Anggota Bawaslu Rahmat Bagja mengatakan tak ada larangan ibadah bersama saat hari pencoblosan. Namun apabila massa bergerak bersama ke TPS merupakan bagian dari kampanye yang dilarang saat hari H pemilihan legislatif dan pemilihan presiden 2019.
"Tidak masalah salat Subuh berjamaah, yang bermasalah ketika setelah salat terjadi bergerak bersama ke TPS," kata Rahmat saat menjadi pembicara dalam diskusi soal pemilu damai di di Komisi Pemilihan Umum, Jakarta, Rabu (6/3).
(Baca: Tiru Pilkada DKI, Prabowo cs Kerahkan Massa ke Masjid saat Pencoblosan)
Sebelumnya pendukung Prabowo Subianto-Sandiaga Uno menyiapkan aksi mengerahkan massa untuk berkumpul dari masjid menuju TPS. Aksi pengerahan massa ini mirip menjelang pencoblosan pemilihan kepala daerah atau Pilkada DKI Jakarta 2017 yang memenangkan Anies Baswedan-Sandiaga.
Rencana ini diungkapkan Sekretaris Jenderal Forum Ulama Islam (FUI) Muhammad Al Khaththath saat demonstrasi di depan gedung Komisi Pemilihan Umum (KPU), Jakarta, Jumat (1/3).

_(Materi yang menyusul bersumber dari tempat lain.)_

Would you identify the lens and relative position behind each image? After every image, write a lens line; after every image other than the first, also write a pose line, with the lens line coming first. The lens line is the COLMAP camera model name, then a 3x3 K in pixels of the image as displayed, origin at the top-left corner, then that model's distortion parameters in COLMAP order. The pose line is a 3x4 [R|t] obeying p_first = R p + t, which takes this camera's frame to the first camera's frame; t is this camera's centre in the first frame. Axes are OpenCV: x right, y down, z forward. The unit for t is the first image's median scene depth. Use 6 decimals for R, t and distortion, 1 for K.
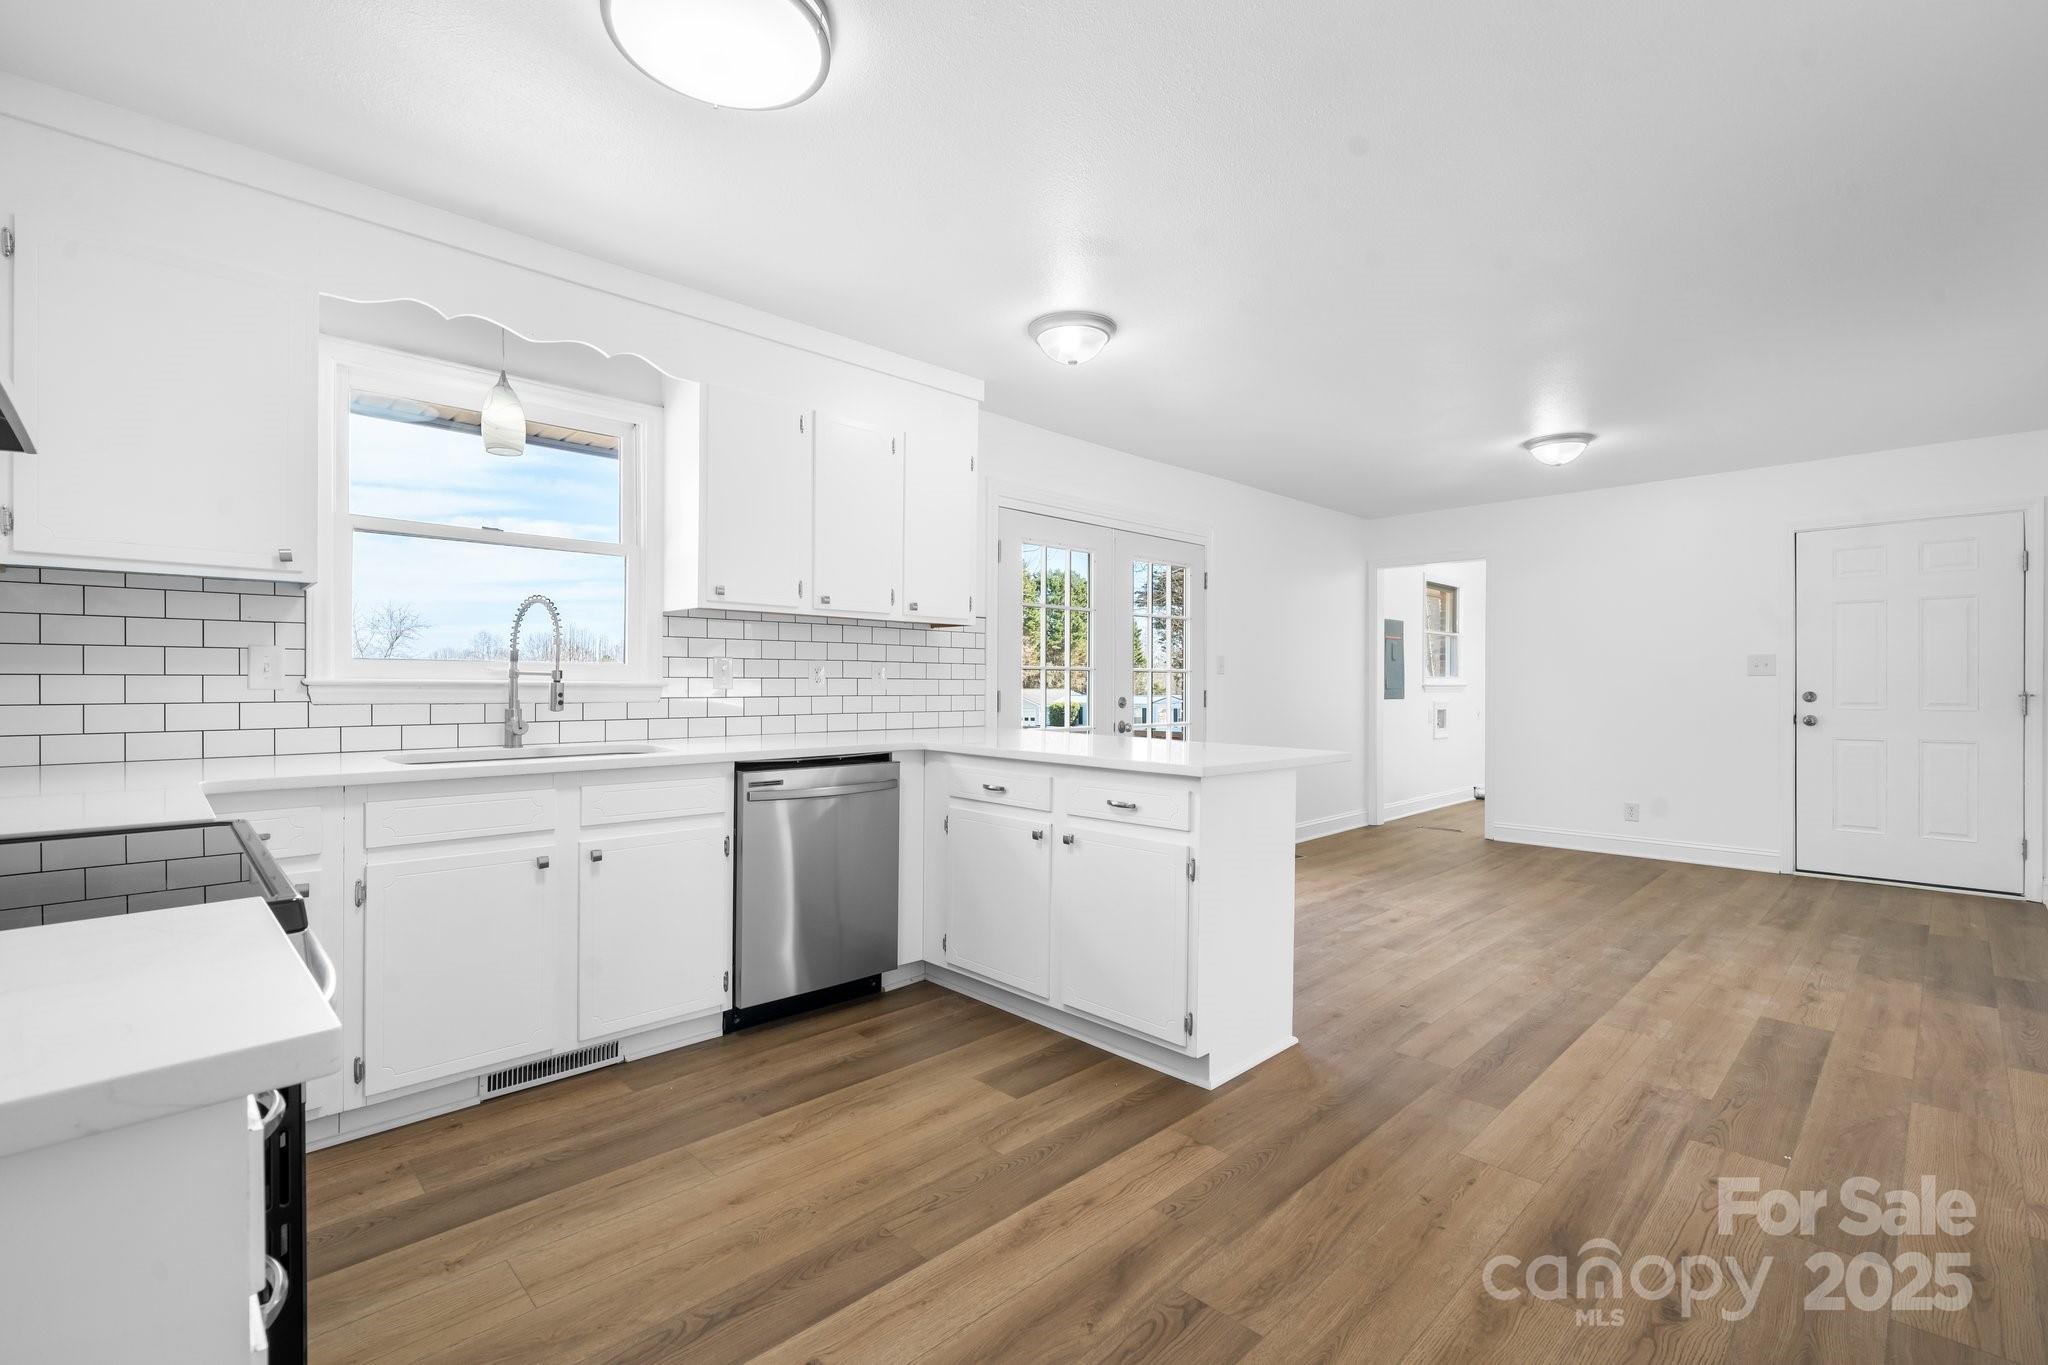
lens RADIAL K [[895.3, 0, 1018.0], [0, 895.3, 682.8], [0, 0, 1]] dist [-0.002267, 0.000420]
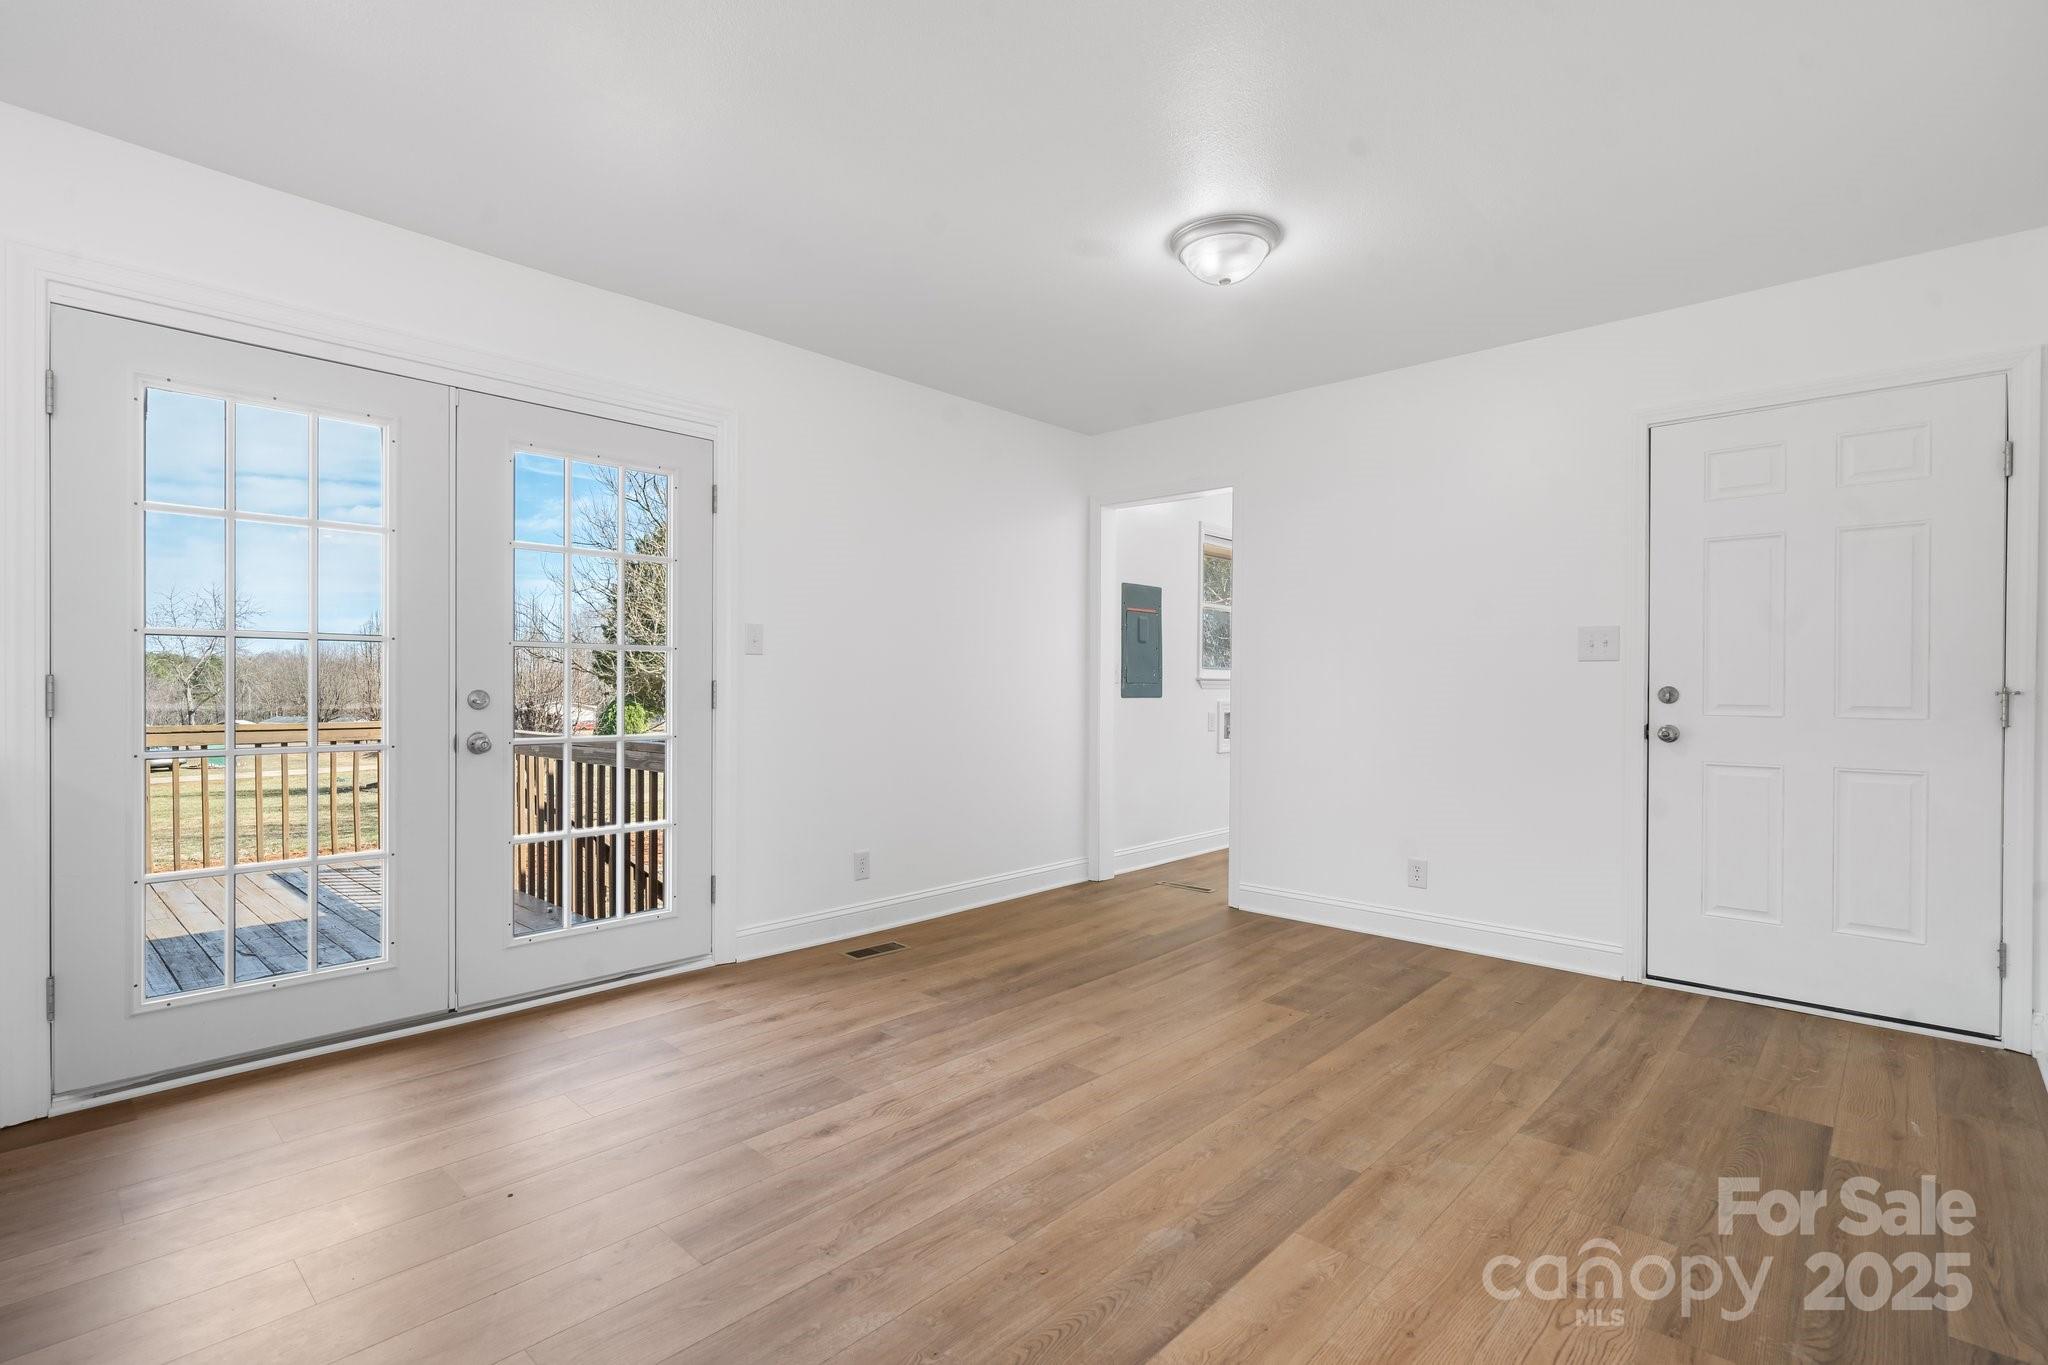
lens RADIAL K [[952.0, 0, 1015.5], [0, 952.0, 686.7], [0, 0, 1]] dist [0.001125, -0.000447]
pose [[0.998643, 0.004336, 0.051898, 0.549658], [-0.004595, 0.999978, 0.004866, 0.012033], [-0.051876, -0.005098, 0.998641, 0.503839]]
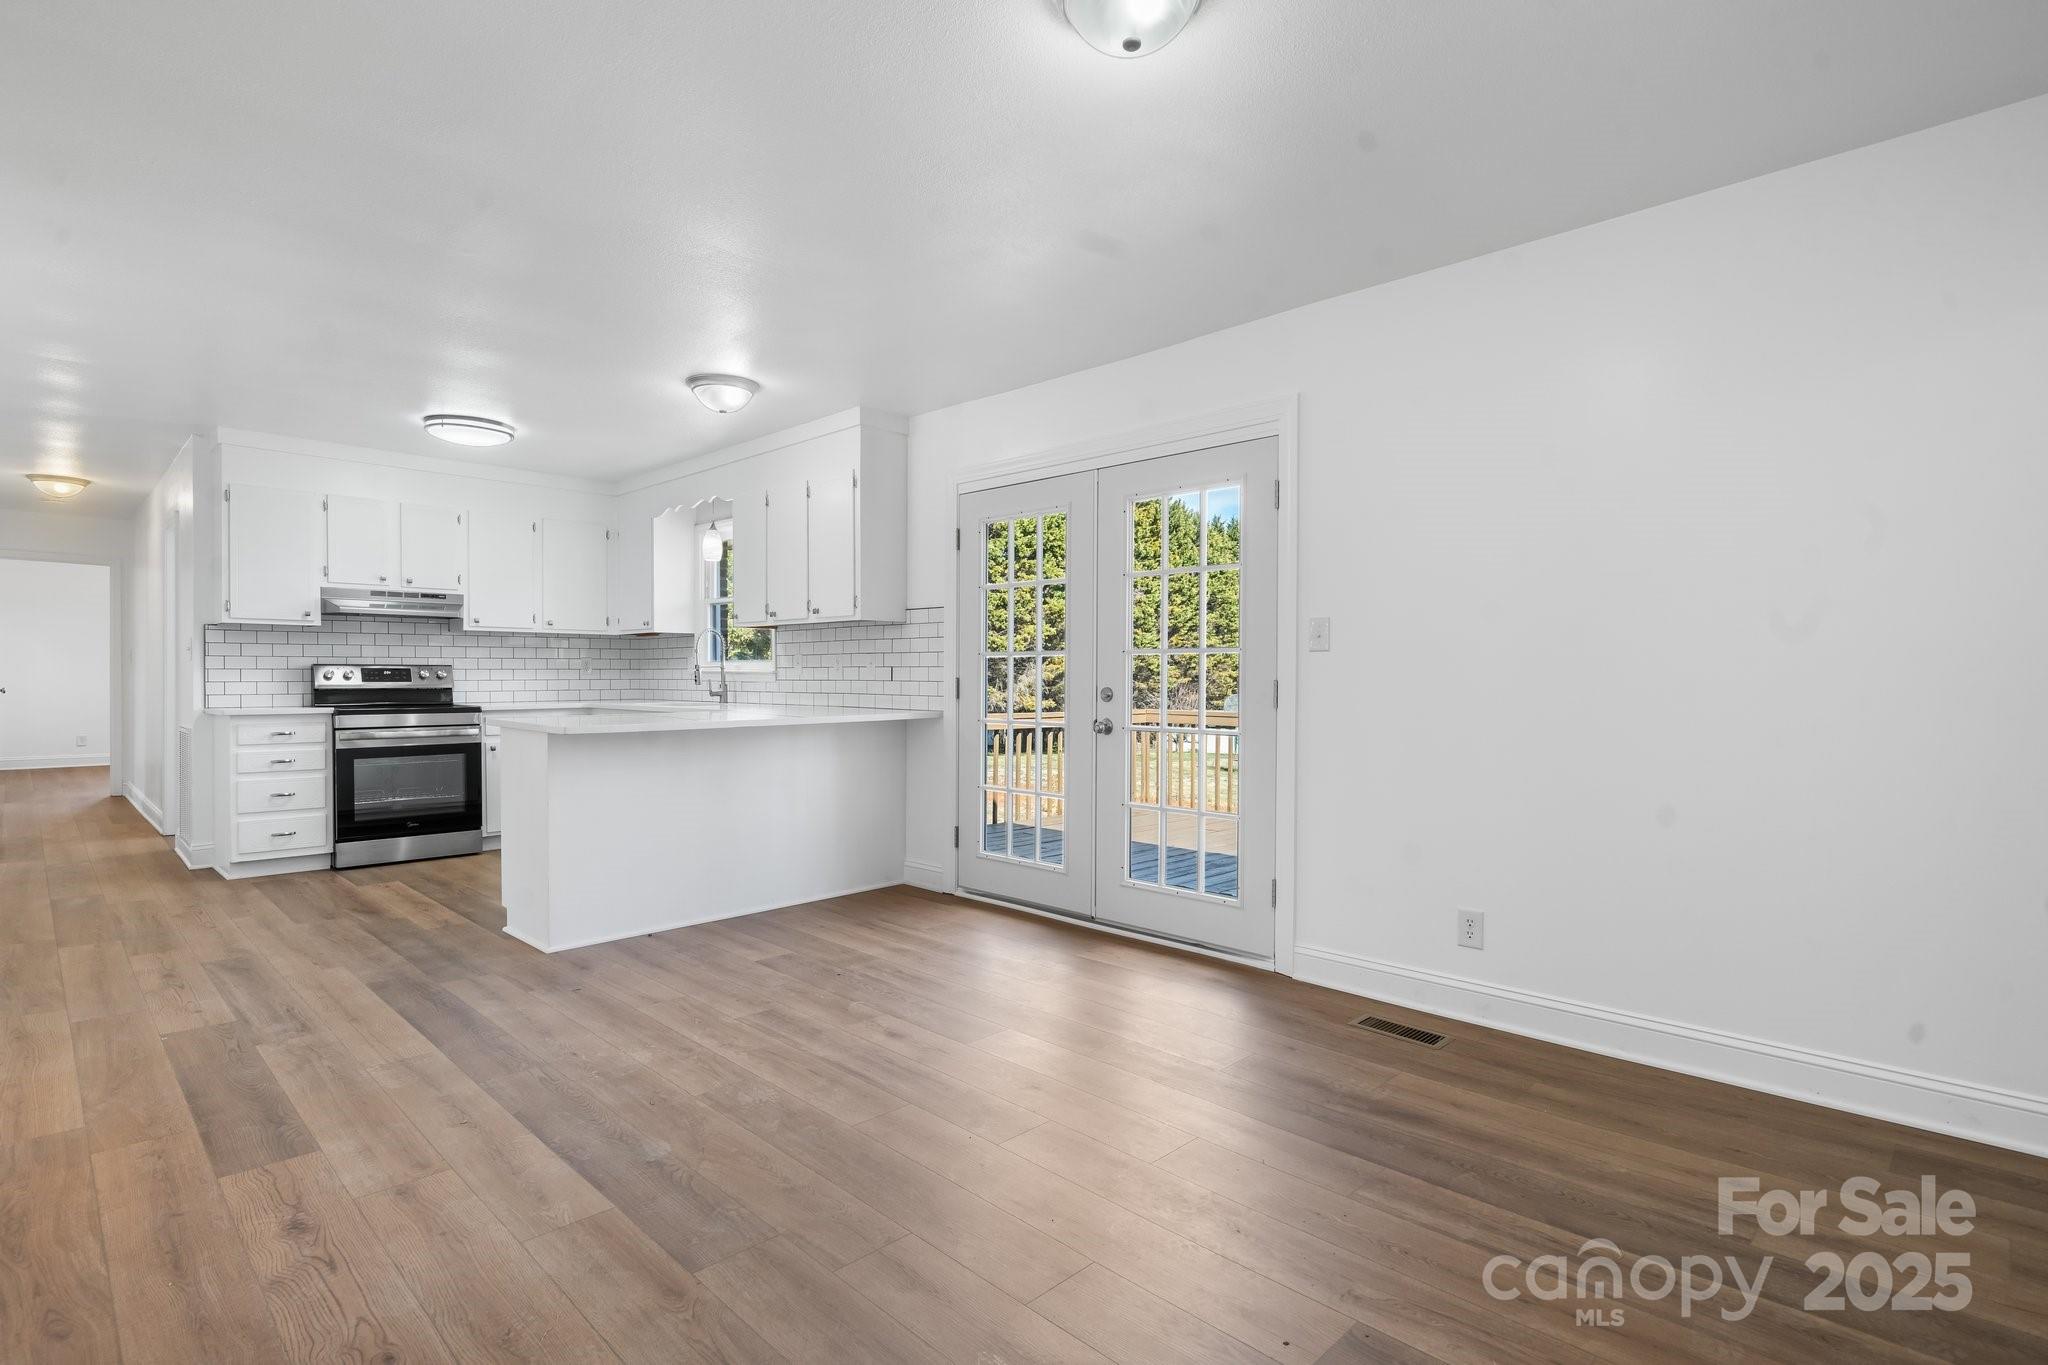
lens RADIAL K [[998.6, 0, 1024.0], [0, 998.6, 682.5], [0, 0, 1]] dist [-0.000429, -0.000549]
pose [[0.028120, 0.001819, -0.999603, 1.250477], [-0.004639, 0.999988, 0.001689, 0.013915], [0.999594, 0.004589, 0.028128, 1.180112]]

Di hadapan pedemo, dia mengajak massa menggelar Subuh Akbar di seluruh masjid atau mushala dari Sabang sampai Merauke pada hari pencoblosan Pilpres.
"Lalu memakan pakaian putih dan memenuhi TPS," kata Al Khaththath jelang akhir pekan lalu. Al Khaththath juga yang menyerukan hal yang sama agar umat Islam menunaikan salat subuh berjemaah sebelum pencoblosan Pilkada DKI Jakarta pada 2017 lalu.
(Baca: Rencana Jumatan Prabowo, KPU: Ibadah Boleh Asal Bukan Kampanye)
Waspada Isu SARA Jelang Pilpres
Rahmat juga mengatakan politik berbasis Suku, Agama, Ras, dan Antargolongan (SARA) masih menjadi hal yang perlu diwaspadai dalam pesta politik tahun ini. Isu tersebut muncul lantaran beberapa hal seperti rekayasa oleh elit politik, ketimpangan sosial ekonomi masyarakat, pemahaman masyarakat yang belum tuntas soal toleransi, hingga faktor media massa dan media sosial. "Lalu ada blunder individu dalam komunikasi," kata dia.
Usai Pemilihan Kepala Daerah tahun lalu, Bawaslu juga memetakan tiga kerawanan politik yang patut dicermati tahun ini. Tiga hal tersebut yakni substansi kampanye calon, pengaruh pemuka agama, dan kekerabatan politik.
(Baca: KPU Tetapkan Zona Kampanye Rapat Umum Pemilu 2019)
Oleh sebab itu, usai pilkada lalu, Bawaslu langsung menetralisir situasi dengan menggelar pertemuan dengan tokoh agama dan tokoh masyarakat. Pengawas pemilu tersebut juga bekerja sama dengan Kementerian Komunikasi dan Informatika hingga Polri untuk menindak buzzer yang menyebarkan keresahan di media sosial.
"Kami harap yang ada kampanye gembira, fun, penuh program kerja dan tidak ada SARA," katanya.
Pernyataan serupa dikatakan Direktur Program Pasca Sarjana Sekolah Tinggi Filsafat Driyarkara Franz Magnis Suseno. Tokoh yang akrab dipanggil Romo Magnis tersebut mengatakan politisasi agama merupakan sebuah kejahatan dan tidak boleh dilakukan.
Selain itu dia berharap masyarakat dapat ikut mencegah praktik-praktik seperti ini."Itu harus dihilangkan," kata Romo Magnis.